Problem to solve
Where an image appears in the data, omit it and reproduce the rest exactly.

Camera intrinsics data

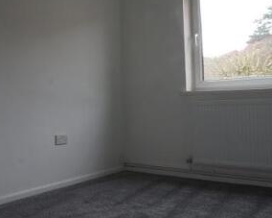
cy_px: 105
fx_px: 418
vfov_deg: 29.1
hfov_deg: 35.8
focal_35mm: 52
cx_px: 104
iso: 200
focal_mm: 16
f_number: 16
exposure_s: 1/3
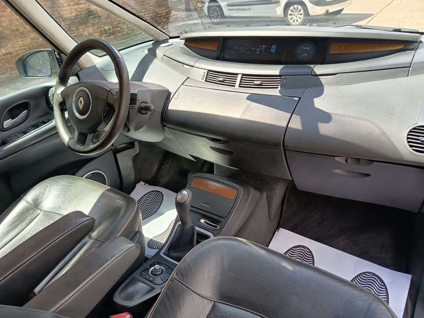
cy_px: 161
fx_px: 306
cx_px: 214
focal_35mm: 25
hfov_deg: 69.4
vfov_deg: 54.9
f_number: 1.7
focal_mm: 5.24
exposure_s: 1/100
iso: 96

Output of the task
cy_px: 105
fx_px: 418
vfov_deg: 29.1
hfov_deg: 35.8
focal_35mm: 52
cx_px: 104
iso: 200
focal_mm: 16
f_number: 16
exposure_s: 1/3
cy_px: 161
fx_px: 306
cx_px: 214
focal_35mm: 25
hfov_deg: 69.4
vfov_deg: 54.9
f_number: 1.7
focal_mm: 5.24
exposure_s: 1/100
iso: 96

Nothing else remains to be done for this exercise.